酒吧已經不安全了,蘭家他又不能回,不知道父親知不知道他被叔父刺殺的事,如果不知道,他回去很可能會自投羅網,他得先和白駿文聯系上才行。

謝寧陽點頭同意,“那就去你公寓吧。”

而這邊白駿文因為位置離得遠,等過去混戰到一起的時候,剛剛那輛越野車已經不見,藍駟幫不願久戰,打了一會,紛紛撤離山下。

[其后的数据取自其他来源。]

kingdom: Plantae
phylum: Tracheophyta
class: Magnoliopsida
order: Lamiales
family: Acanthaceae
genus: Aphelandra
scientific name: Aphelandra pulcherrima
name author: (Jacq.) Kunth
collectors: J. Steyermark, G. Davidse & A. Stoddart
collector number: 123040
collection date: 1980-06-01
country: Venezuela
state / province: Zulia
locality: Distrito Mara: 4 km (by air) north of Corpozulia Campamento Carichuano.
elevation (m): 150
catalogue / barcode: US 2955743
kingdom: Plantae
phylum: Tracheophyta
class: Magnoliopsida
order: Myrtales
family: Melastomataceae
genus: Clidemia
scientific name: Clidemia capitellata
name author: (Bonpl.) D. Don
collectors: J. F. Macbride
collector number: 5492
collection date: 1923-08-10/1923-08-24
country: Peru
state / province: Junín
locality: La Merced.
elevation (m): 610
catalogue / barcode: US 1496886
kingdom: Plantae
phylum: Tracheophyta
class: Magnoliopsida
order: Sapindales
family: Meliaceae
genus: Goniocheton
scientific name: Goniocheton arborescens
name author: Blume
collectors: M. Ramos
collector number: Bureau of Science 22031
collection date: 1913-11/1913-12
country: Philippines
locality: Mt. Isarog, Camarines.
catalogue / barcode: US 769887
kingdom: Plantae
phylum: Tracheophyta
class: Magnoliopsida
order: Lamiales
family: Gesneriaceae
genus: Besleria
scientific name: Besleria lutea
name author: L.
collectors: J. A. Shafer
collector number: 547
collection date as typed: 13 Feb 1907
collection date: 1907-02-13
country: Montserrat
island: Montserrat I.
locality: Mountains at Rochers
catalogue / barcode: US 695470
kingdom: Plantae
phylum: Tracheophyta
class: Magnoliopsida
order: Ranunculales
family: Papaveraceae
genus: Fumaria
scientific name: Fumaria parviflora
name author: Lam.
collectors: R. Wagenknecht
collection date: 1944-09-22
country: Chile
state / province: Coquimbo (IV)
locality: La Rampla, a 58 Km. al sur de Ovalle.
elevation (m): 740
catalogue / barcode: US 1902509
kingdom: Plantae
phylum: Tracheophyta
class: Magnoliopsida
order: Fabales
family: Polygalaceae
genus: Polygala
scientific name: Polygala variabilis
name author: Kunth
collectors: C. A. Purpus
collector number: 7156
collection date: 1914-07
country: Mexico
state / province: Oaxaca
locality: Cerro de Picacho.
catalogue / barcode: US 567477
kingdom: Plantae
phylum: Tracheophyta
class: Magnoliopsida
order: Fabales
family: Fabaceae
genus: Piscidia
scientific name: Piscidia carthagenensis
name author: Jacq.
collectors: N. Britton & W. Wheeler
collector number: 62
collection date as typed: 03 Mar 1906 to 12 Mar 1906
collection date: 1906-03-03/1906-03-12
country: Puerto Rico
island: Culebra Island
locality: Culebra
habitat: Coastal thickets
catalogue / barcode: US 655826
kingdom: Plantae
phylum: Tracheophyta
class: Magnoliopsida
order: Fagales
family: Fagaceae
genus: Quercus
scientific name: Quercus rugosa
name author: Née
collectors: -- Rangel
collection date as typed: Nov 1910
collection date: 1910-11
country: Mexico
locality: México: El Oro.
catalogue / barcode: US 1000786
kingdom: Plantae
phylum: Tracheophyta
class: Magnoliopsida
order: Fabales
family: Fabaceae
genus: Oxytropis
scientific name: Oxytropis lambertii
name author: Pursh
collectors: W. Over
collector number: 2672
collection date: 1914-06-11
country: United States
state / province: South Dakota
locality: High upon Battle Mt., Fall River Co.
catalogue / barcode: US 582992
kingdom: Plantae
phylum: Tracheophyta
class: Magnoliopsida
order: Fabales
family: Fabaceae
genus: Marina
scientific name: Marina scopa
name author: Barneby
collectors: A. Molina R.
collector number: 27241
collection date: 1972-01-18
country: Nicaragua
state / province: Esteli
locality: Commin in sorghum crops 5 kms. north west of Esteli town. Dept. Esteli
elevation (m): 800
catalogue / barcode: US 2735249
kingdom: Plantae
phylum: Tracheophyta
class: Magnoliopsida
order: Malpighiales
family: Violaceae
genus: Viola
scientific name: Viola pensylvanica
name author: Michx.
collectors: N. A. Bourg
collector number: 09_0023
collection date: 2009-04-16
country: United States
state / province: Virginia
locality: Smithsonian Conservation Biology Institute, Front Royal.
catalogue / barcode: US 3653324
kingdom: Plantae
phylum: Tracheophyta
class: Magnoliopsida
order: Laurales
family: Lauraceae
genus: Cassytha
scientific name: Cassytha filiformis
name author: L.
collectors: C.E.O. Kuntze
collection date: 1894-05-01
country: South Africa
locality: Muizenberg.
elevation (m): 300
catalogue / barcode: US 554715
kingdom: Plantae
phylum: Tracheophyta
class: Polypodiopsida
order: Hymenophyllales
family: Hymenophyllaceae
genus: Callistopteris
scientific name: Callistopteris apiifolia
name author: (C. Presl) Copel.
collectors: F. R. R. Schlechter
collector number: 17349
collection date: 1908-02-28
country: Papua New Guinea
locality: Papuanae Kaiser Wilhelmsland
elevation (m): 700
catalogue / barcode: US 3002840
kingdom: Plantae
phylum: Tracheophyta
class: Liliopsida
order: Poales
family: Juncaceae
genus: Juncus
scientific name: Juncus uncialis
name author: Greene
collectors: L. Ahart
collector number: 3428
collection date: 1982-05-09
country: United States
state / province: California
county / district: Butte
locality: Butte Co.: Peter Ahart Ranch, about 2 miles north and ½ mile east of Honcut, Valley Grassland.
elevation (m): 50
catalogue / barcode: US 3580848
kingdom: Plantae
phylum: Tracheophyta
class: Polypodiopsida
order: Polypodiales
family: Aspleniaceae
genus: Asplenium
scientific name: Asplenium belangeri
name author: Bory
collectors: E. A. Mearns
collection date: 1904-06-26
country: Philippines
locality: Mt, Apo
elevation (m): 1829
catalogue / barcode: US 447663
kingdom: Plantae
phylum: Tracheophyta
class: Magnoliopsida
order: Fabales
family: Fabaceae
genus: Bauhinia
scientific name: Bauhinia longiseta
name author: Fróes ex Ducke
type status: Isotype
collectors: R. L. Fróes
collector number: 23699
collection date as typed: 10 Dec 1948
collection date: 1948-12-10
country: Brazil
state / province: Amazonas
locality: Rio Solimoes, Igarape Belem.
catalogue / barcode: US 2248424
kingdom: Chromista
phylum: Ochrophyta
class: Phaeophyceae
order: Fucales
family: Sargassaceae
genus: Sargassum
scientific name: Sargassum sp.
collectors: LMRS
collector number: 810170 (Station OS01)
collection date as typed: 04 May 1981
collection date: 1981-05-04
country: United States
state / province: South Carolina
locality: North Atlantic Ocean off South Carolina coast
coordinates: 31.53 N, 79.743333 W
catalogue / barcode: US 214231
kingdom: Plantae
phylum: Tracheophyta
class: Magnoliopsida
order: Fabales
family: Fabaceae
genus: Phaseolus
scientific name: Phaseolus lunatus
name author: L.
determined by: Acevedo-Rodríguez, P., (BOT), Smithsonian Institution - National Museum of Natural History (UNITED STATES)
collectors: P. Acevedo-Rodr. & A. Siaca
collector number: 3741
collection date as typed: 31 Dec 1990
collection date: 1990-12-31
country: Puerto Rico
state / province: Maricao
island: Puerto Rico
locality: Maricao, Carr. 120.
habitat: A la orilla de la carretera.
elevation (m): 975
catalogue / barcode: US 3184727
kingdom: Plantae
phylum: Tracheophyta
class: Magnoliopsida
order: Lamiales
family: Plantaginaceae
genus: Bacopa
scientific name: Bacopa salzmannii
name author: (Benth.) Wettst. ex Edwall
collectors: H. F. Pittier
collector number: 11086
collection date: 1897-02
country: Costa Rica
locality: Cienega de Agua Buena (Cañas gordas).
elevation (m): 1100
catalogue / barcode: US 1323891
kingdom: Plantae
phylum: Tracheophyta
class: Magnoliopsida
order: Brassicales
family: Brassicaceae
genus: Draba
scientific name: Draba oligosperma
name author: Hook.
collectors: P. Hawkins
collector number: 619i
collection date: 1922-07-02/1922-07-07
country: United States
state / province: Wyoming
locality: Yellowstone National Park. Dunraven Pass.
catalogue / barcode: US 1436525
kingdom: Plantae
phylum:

被夾在中間的那方見腹背受敵,立刻偃息旗鼓,追著藍駟幫下山去了。

白駿文被這情況搞得有些懵,幾分鐘前還劍拔弩張的盤山公路上,三路人馬對峙著,現在已經只剩下北二堂。

分家地盤有輛車沖出來,這是怎麽回事?

是叛變的手下還是……

會不會是少爺爬上來開著車逃離呢?

可那輛車被追趕著沖進了藍駟幫,而黎讓真的就讓那輛車過去了?

假設車裏的是少爺,黎讓也並不認識,他會讓一個不認識的人安全過去嗎?

白駿文有些不得其解,不管是哪兩種情況都不可能。

他沒看到那輛越野車是怎麽下山去的,所以還無法確定車是自己殺出去的,還是黎讓讓過去的。

如果是自己是殺出去的,白駿文摸摸冒出胡渣的下巴,那個叛變手下可以被收進北二堂主家,畢竟能和藍駟幫作對的敵人就是北二堂的兄弟。